Dataset records —
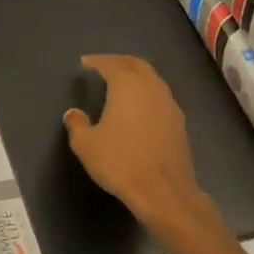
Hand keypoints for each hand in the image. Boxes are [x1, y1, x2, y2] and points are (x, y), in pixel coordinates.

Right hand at [64, 54, 215, 242]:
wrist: (165, 193)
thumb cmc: (121, 163)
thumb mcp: (87, 146)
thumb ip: (77, 125)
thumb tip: (73, 113)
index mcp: (127, 86)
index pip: (111, 63)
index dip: (97, 61)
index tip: (85, 63)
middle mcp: (151, 88)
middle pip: (136, 64)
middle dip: (119, 61)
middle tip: (104, 66)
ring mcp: (169, 104)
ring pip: (152, 79)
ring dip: (136, 75)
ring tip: (121, 84)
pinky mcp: (179, 123)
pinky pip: (160, 96)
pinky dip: (147, 93)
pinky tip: (139, 108)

Task goal —
Apart from the pictures, every line of the material above is to be returned word for word.

Result of this task —
Hand keypoints for each hand in the image. Boxes are [x1, y1, x2, y2] and points are (x, y), in pixel coordinates.

Right hand at [64, 54, 215, 242]:
wrist: (165, 193)
thumb cmc: (121, 163)
thumb mcp: (87, 146)
thumb ip: (77, 125)
thumb tip: (73, 113)
index mcp: (127, 86)
index pip: (111, 63)
index dip: (97, 61)
index tip: (85, 63)
middle mcp: (151, 88)
middle pip: (136, 64)
middle dip: (119, 61)
middle tip: (104, 66)
ring mcp: (169, 104)
ring pip: (152, 79)
ring dip: (136, 75)
ring tip: (121, 84)
pinky mcp: (179, 123)
pinky pip: (160, 96)
pinky dip: (147, 93)
pinky tip: (139, 108)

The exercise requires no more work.